The little bell on the back door of Hayashi Meats chimed brightly as Sakura walked into the butcher shop/deli, and Hayashi Yuzuki poked her head out from the freezer with a smile.

"Sakura!"

"Hi, Yuzuki!" Sakura beamed at her friend.

The woman was in her early thirties with dark hair and brown eyes and flawless pores. The two embraced, with Yuzuki accidentally transferring some marinade from her apron onto Sakura's tunic.

"Today's the day!" Yuzuki squealed.

"Yeah." Sakura smiled to hide her nervousness. "I'm on my way to the training grounds right now."

"How exciting!" Yuzuki clapped her hands together then turned to the fridge and pulled out three sealed packages, each with four individually-sealed links of pork sausage. "I made them special for you and your team. You know how important protein is for breakfast."

"Thank you!" Sakura took the sausage from her then kissed her cheek. "You didn't have to do that!"

"Nonsense! We've been waiting for this day for a long time." She smiled softly, putting her arm around Sakura's shoulders and turning her to look at the picture over the prep table of an older woman with the same dark hair and eyes as Yuzuki. "We're so proud of you, Sakura."

Sakura bit the inside of her cheek but it didn't help to stop her tears. She turned her face into Yuzuki's chest and did her best not to sob like a baby.

Hayashi Izumi used to babysit Sakura while her parents were on missions. She had lived a couple houses down from them and had kept Mebuki in good health throughout her somewhat-trying pregnancy, which easily transitioned into keeping Sakura in good health throughout her childhood. It was during one of those long-term situations, when Sakura's parents were on a mission and she had had to accompany Izumi to the deli early one morning, that everything changed.

"Sakura," Yuzuki whispered as she stroked Sakura's hair. "You don't need to cry for her."

"I'mmm nn-not," Sakura said shakily. "I'm crying for yo–for you."

Yuzuki's eyes widened at this and it took her a while before she could compose herself to ask, "Why, Sakura?"

"Be-cause, 'cause, I can't ima–imagine losing my mmmooomm!"

"Oh, Sakura." Yuzuki said softly, her eyes misting a little. "I didn't lose her, sweetie. She's just a little further down the path than I am."

"Don't you miss her?" Sakura sniffed.

"Hmm." Yuzuki smiled and tilted Sakura's head up to look her in the eyes. "She's still here, sweetie. Look around: this store, all her regular customers. Me. We're all her legacy. More importantly, _you_ are her legacy."

"Me?!"

"She died for you, didn't she?" Yuzuki shrugged casually but Sakura winced as if she'd been slapped.

On that morning eight years ago, two teenage boys had broken into the deli and tried to abduct Sakura. Izumi, despite being in her sixties, had interfered faster than the teens could react. She had smacked one of them with a rolling pin and he had kicked her to death for it. Sakura, who had been playing with her rock collection at the time of the break-in, threw one at him and cut him across the face. She had been terrified when he turned on her, yet so relieved that he was finally leaving Izumi alone that she had deemed her terror worth it.

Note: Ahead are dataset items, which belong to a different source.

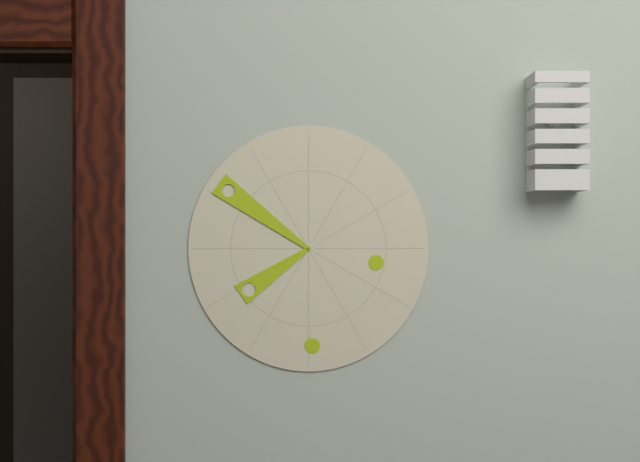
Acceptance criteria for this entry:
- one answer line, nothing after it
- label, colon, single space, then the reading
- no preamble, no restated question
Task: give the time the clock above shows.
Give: 7:51
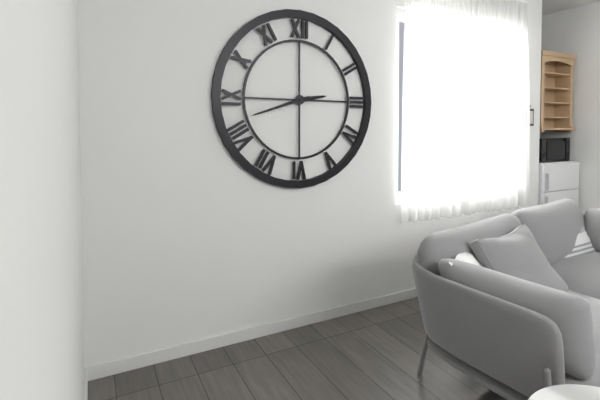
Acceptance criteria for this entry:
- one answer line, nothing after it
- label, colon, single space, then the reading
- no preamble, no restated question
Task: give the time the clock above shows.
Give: 2:42
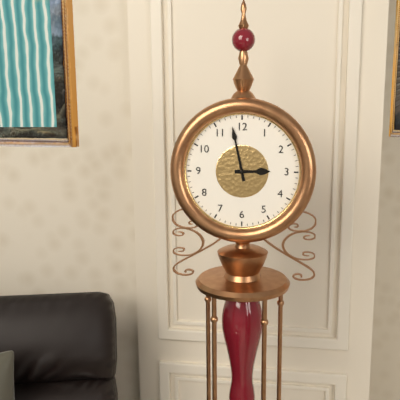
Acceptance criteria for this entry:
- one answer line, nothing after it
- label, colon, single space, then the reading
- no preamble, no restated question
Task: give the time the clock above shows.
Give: 2:58
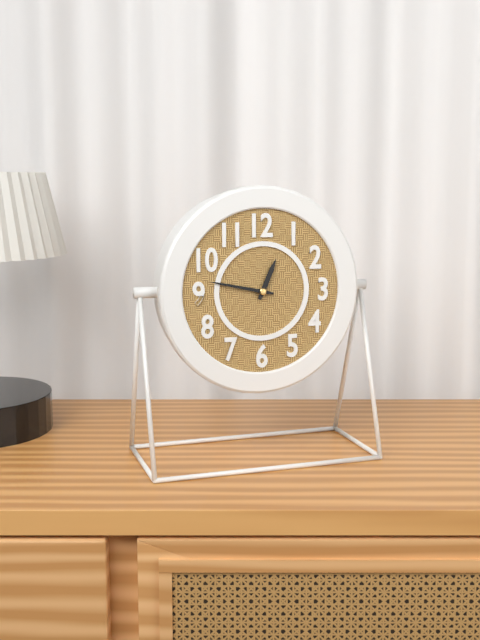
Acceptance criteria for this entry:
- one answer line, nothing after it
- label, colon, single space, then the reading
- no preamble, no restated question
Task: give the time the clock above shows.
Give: 12:47
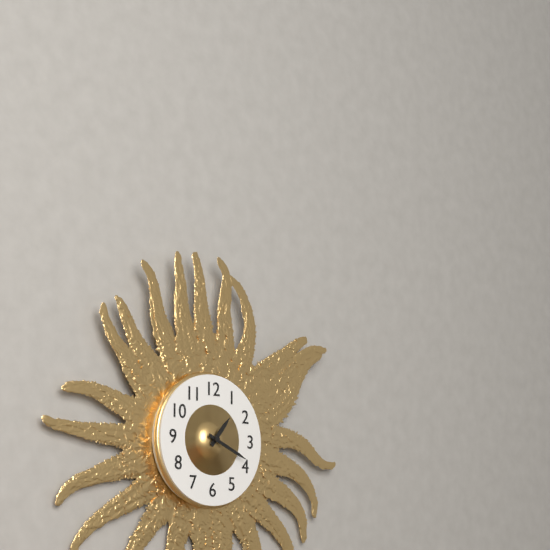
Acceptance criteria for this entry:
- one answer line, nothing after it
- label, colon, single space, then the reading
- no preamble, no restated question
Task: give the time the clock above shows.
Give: 1:19
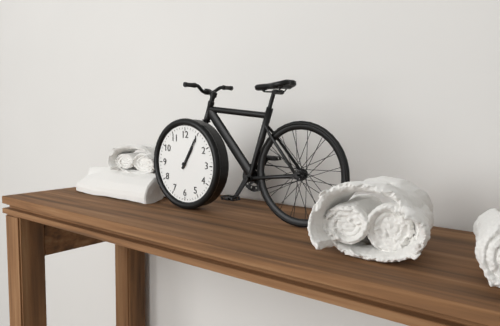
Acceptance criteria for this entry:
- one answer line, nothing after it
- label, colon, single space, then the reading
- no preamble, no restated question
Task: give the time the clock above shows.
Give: 1:05
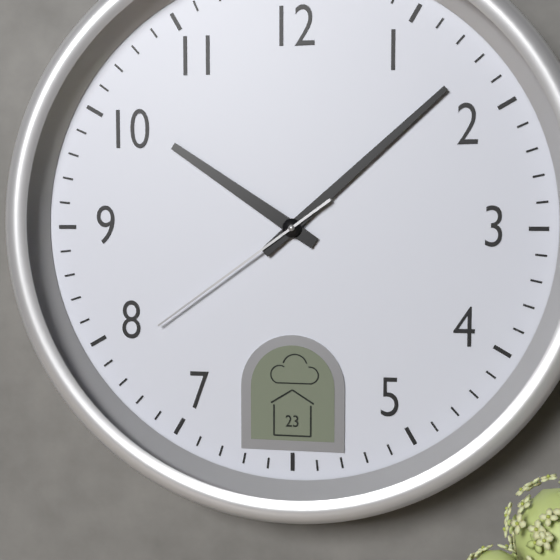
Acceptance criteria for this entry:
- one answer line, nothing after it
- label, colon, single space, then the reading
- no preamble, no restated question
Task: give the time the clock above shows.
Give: 10:08:39
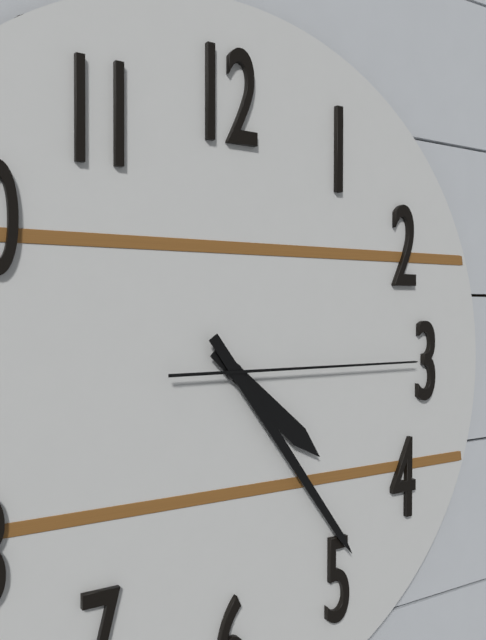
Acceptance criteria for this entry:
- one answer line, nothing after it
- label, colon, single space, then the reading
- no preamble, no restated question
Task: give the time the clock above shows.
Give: 4:24:15
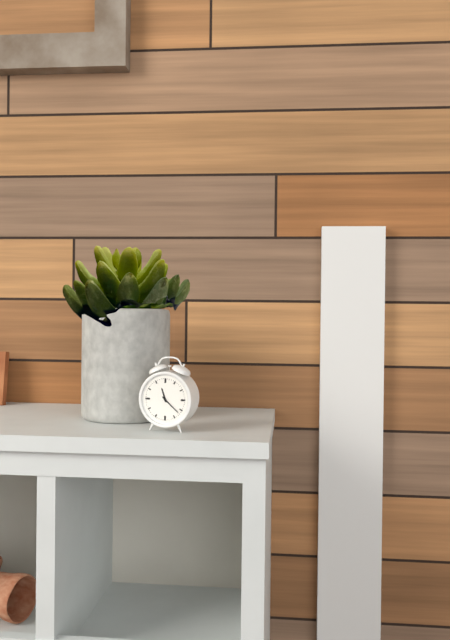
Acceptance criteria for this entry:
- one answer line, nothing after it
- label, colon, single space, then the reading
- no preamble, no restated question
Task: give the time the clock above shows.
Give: 11:22
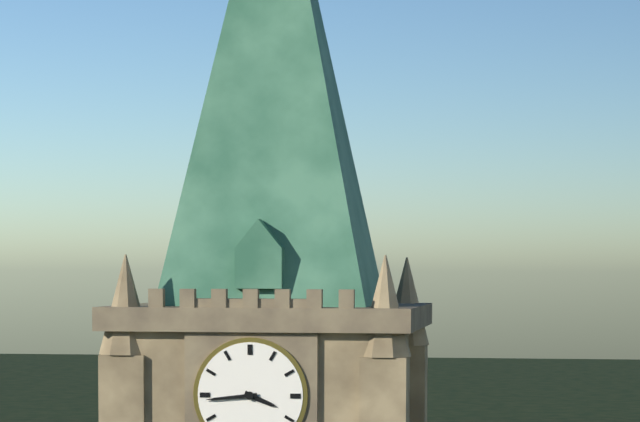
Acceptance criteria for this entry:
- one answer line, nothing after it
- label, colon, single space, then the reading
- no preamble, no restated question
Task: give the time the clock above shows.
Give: 3:44
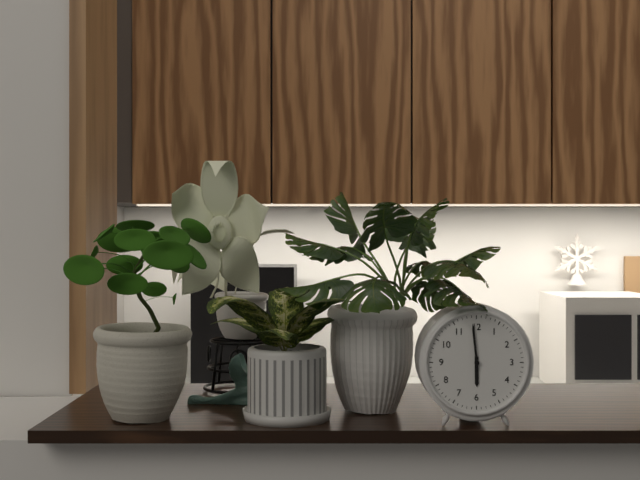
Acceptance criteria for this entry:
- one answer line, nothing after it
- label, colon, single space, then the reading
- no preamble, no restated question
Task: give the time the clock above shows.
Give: 5:59
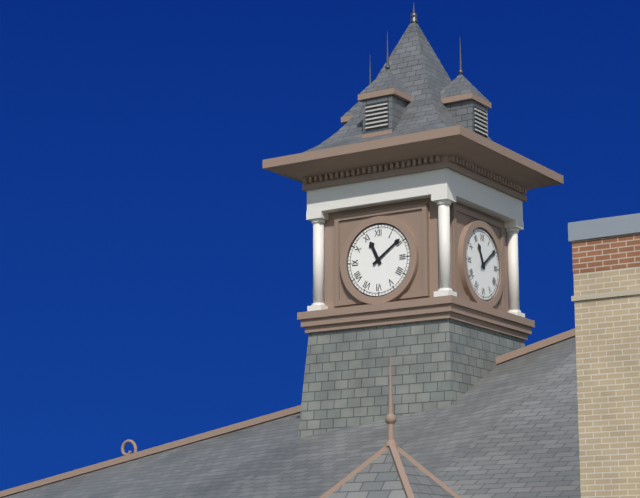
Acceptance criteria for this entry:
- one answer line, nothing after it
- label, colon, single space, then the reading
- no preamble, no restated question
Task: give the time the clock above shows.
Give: 11:09
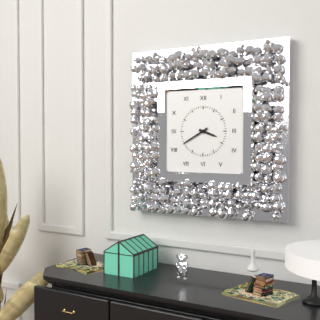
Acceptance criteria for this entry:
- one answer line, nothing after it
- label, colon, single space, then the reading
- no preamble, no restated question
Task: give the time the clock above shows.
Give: 3:40
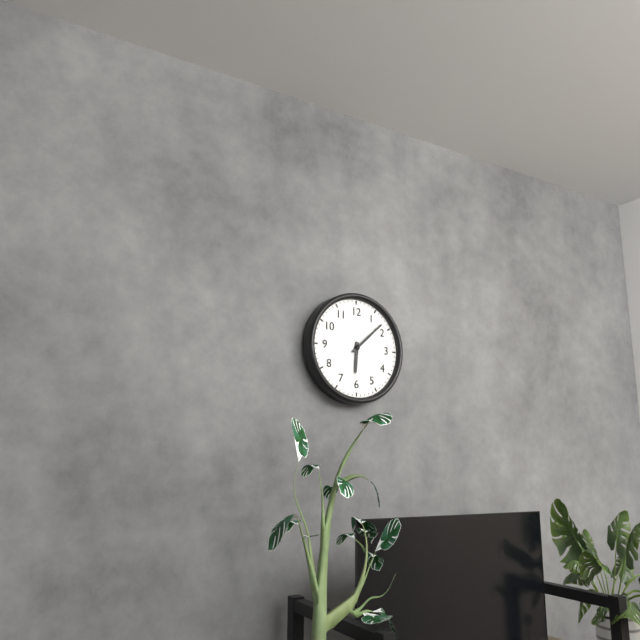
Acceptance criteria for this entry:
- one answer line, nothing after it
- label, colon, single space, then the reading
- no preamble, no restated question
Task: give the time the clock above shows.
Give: 6:08
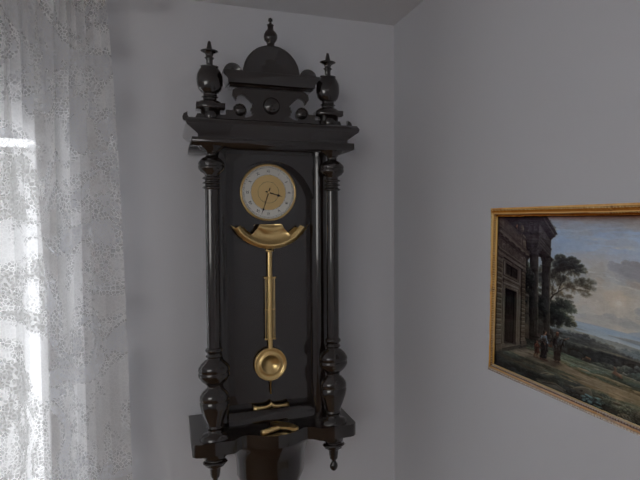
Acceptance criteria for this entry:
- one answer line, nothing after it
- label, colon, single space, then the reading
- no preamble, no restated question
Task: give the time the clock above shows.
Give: 3:33
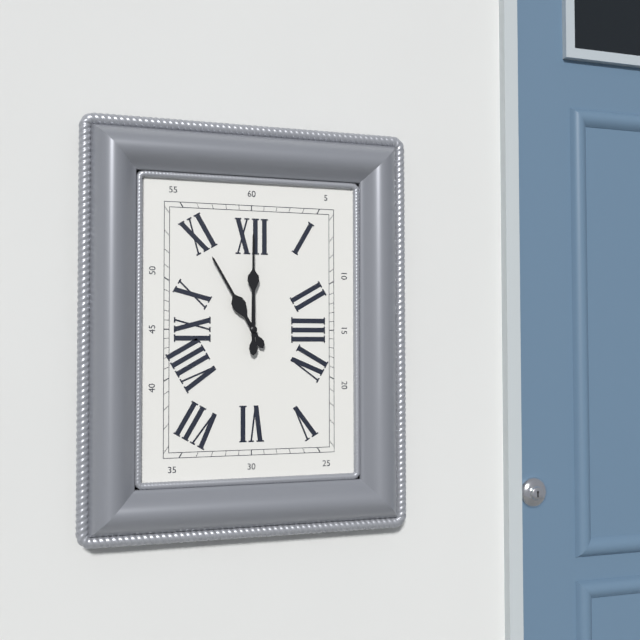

"You honor her sacrifice by doing what you love and doing it well. By living happily. As long as you and I do that, she'll always be here, and we'll never have to miss her."

Sakura sobbed again and collapsed against Yuzuki as she wrapped her arms around her. Yuzuki laughed gently, kissed the top of Sakura's head, then patted her back and pulled away from her.

"I love you, Sakura. Now, get going! You don't want to be late on your first day!"

"I love you, too, Yuzuki!" Sakura hiccupped and wiped her eyes on her shoulders. "See you later!"

[Sharks and Minnows]

It was five o'clock on the dot when Sakura skidded to a halt on the training grounds and realized that she was the only one there. As if the dark, sinking feeling in her chest hadn't been giving her enough problems since last night, she began to panic that everyone had made it here early and decided to start without her. But, after only a minute of looking around and worrying her lip, she saw Sasuke approaching the grounds, and then Naruto, both walking like zombies and not looking much better as they collapsed to the earth against their packs and shut their eyes.

The gross feeling in her chest abated a little, but Sakura knew it would only grow worse if she didn't keep her momentum up, so she spent five minutes doing jumping jacks and running in place to make sure she was warmed up, then began a half-hour stretching routine. That turned into another hour of Tai Chi, though by the end, Sakura was so irritated that Kakashi-sensei was late again that she wasn't really moving her chakra at all, just her body.

Yesterday, she had been willing to give him the benefit of the doubt: maybe there'd been some extra paperwork he'd had to fill out before he could officially be their sensei. But what the hell was his excuse today?! Didn't he know that 'on time' meant 'ten minutes early,' dammit?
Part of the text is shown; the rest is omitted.